───── Input data

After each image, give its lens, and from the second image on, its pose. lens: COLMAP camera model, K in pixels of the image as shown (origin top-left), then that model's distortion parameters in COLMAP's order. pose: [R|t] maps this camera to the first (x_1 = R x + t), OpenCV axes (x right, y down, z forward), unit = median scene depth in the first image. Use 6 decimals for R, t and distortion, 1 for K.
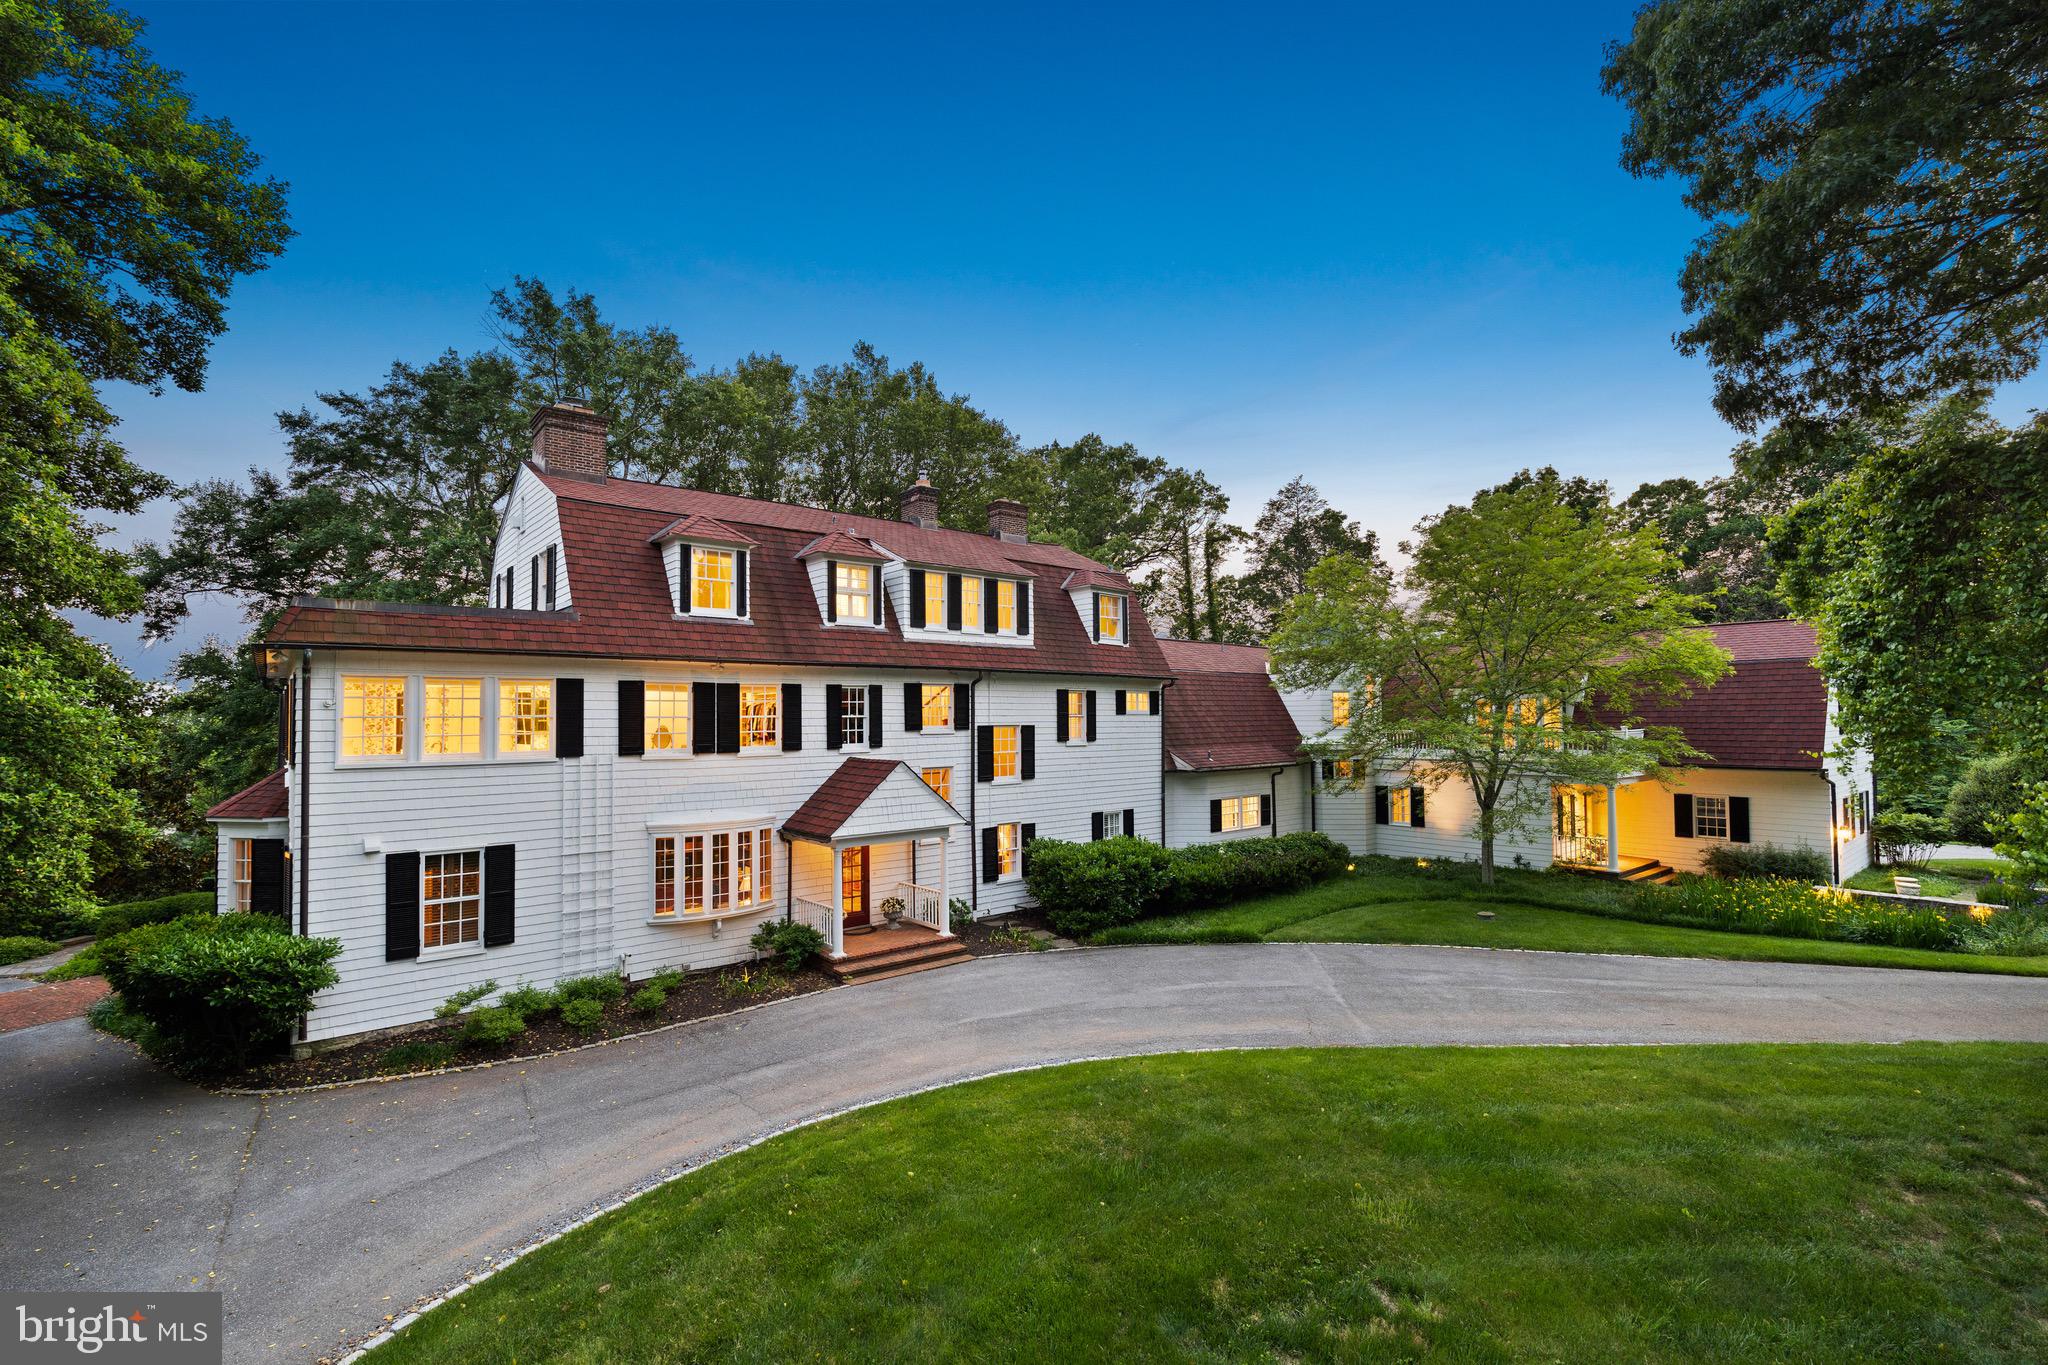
lens RADIAL K [[943.8, 0, 1023.1], [0, 943.8, 696.4], [0, 0, 1]] dist [-0.002400, 0.000167]
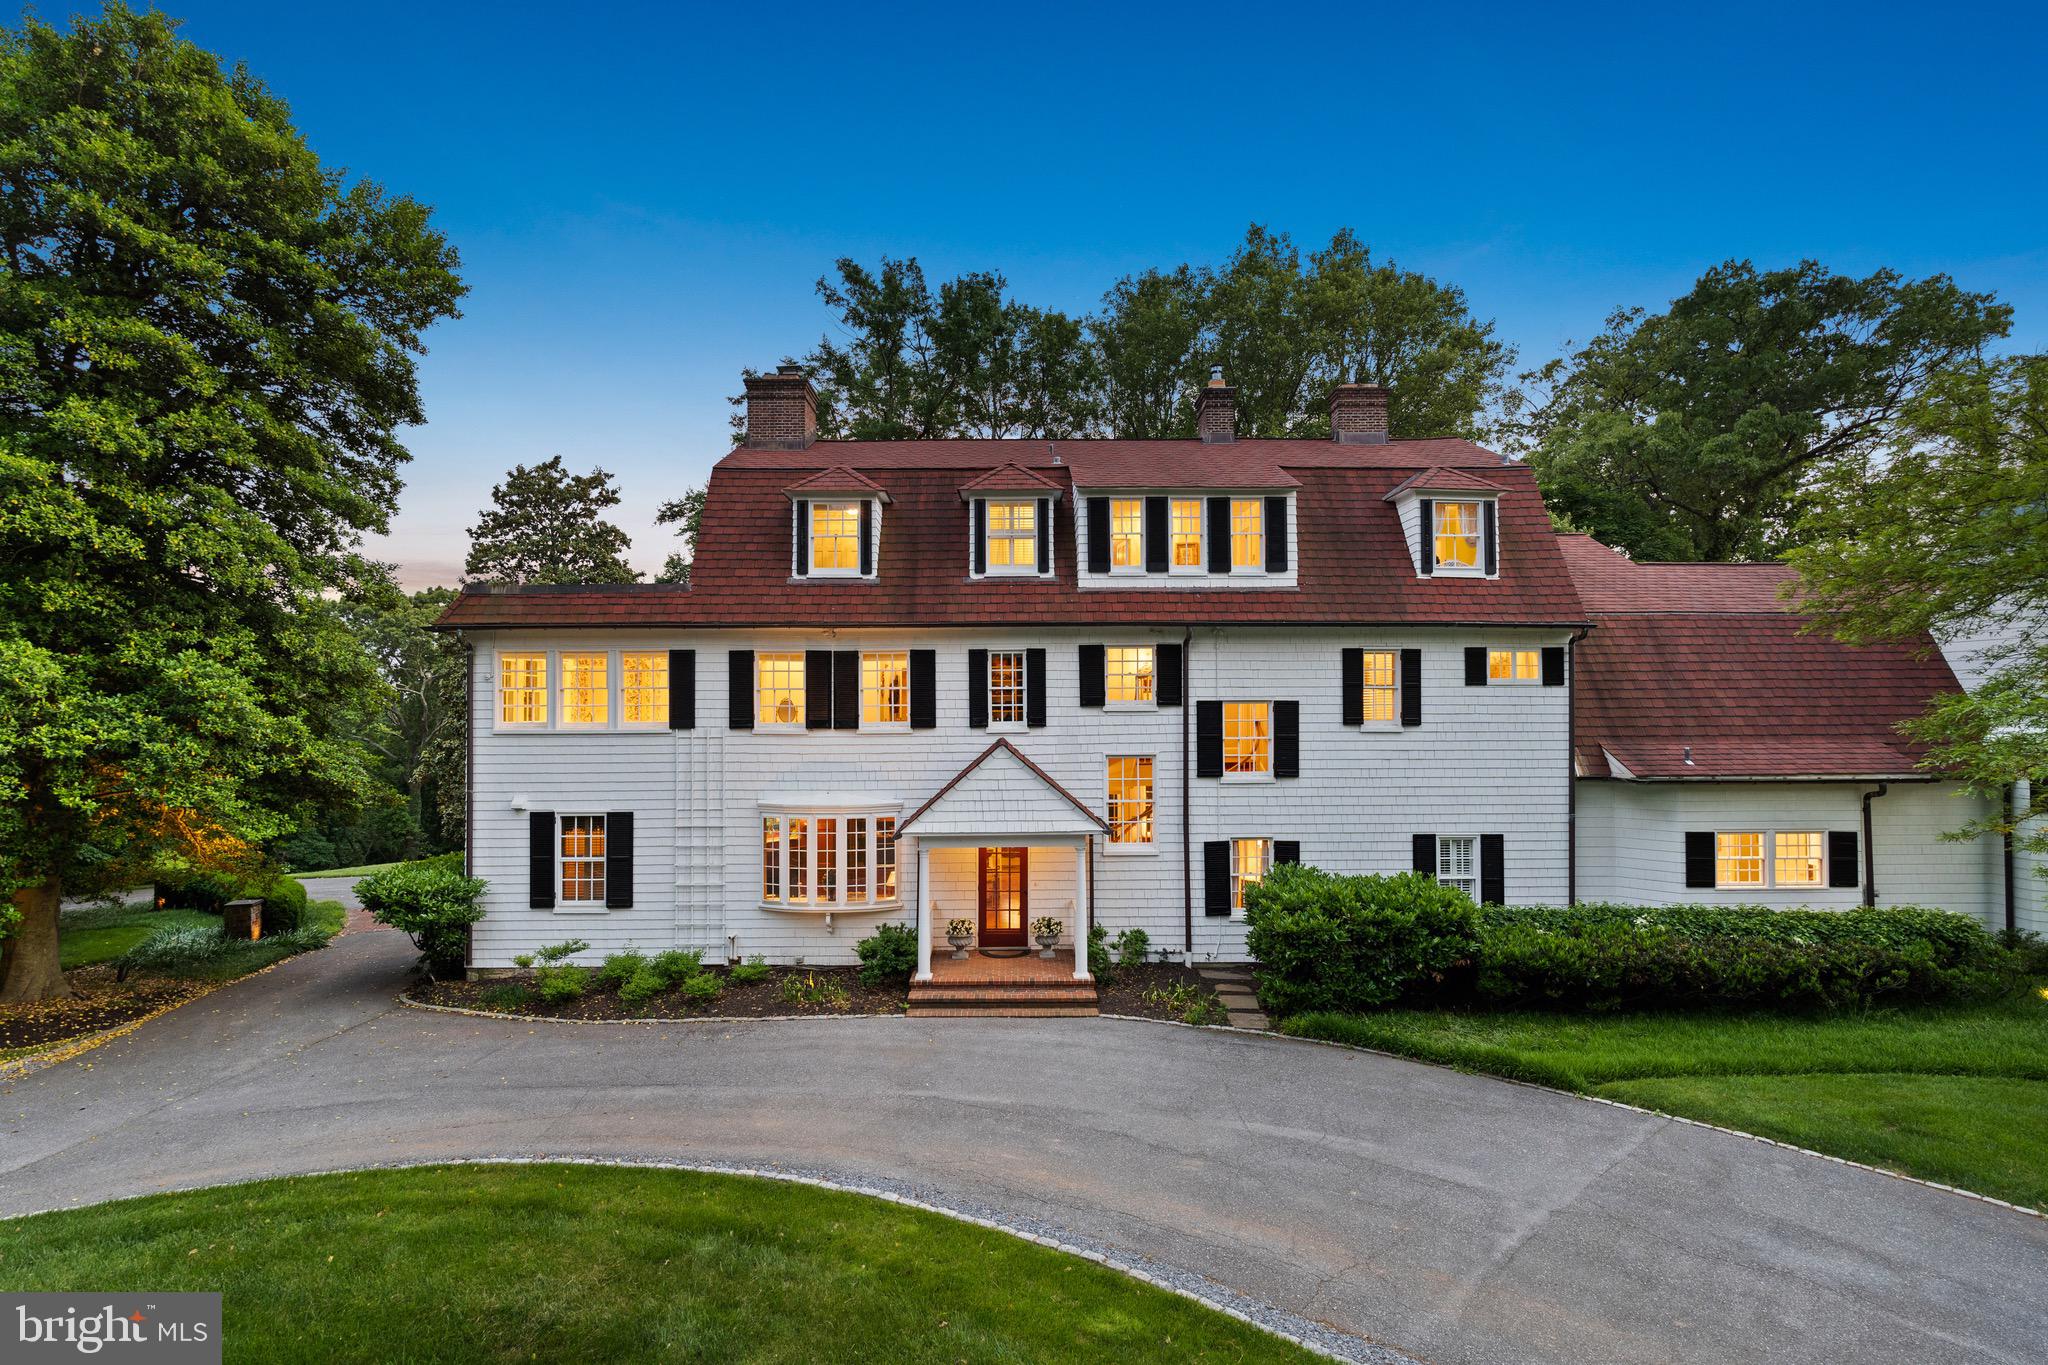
lens RADIAL K [[1037.1, 0, 1024.0], [0, 1037.1, 682.5], [0, 0, 1]] dist [0.000996, 0.000986]
pose [[0.755818, -0.005568, -0.654758, 0.460275], [0.014003, 0.999873, 0.007662, 0.011032], [0.654631, -0.014959, 0.755800, 0.371859]]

──────────

= Directions for this task =
When you retype the listing above, keep each line exactly as written and drop the pictures.

= Answer space =
After each image, give its lens, and from the second image on, its pose. lens: COLMAP camera model, K in pixels of the image as shown (origin top-left), then that model's distortion parameters in COLMAP's order. pose: [R|t] maps this camera to the first (x_1 = R x + t), OpenCV axes (x right, y down, z forward), unit = median scene depth in the first image. Use 6 decimals for R, t and distortion, 1 for K.
lens RADIAL K [[943.8, 0, 1023.1], [0, 943.8, 696.4], [0, 0, 1]] dist [-0.002400, 0.000167]
lens RADIAL K [[1037.1, 0, 1024.0], [0, 1037.1, 682.5], [0, 0, 1]] dist [0.000996, 0.000986]
pose [[0.755818, -0.005568, -0.654758, 0.460275], [0.014003, 0.999873, 0.007662, 0.011032], [0.654631, -0.014959, 0.755800, 0.371859]]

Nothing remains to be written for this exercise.